Regarding unstable ADCs with PWM signals ...
I'm sure you've already done this, but "just in case":
Take your first ADC reading and discard it.
Take an odd number of sequential ADC readings, adding them together.
When done, divide by the ODD number you measured
Read ADC and Discard
Read 9 ADC values, and add them together (x=x+ADCValue)
x/9 = 9-averaged ADC Value.
The purpose of discarding the first ADC value is the ADC will have some
random value held by the input capacitor. When you read, this voltage
gets pulled to zero, ready for the next ADC read.
I always have deleted the first ADC value, and run an odd-number average
with ADCs. This worked very well in an industrial, very high current
environment (measuring 1000 - 1600 Amps in under 100 mS).

### Dataset records
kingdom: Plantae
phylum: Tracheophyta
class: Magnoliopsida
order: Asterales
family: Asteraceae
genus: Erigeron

### To be done
Answer these questions from the ADC post, one per line:
1. After the first reading is discarded, how many ADC values does the example read and add together?
2. What holds the random value that makes the first ADC reading worth discarding?
3. What range of current was measured in the industrial environment?

### Exercise response
1. Nine ADC values.
2. The input capacitor.
3. 1000 to 1600 Amps, in under 100 mS.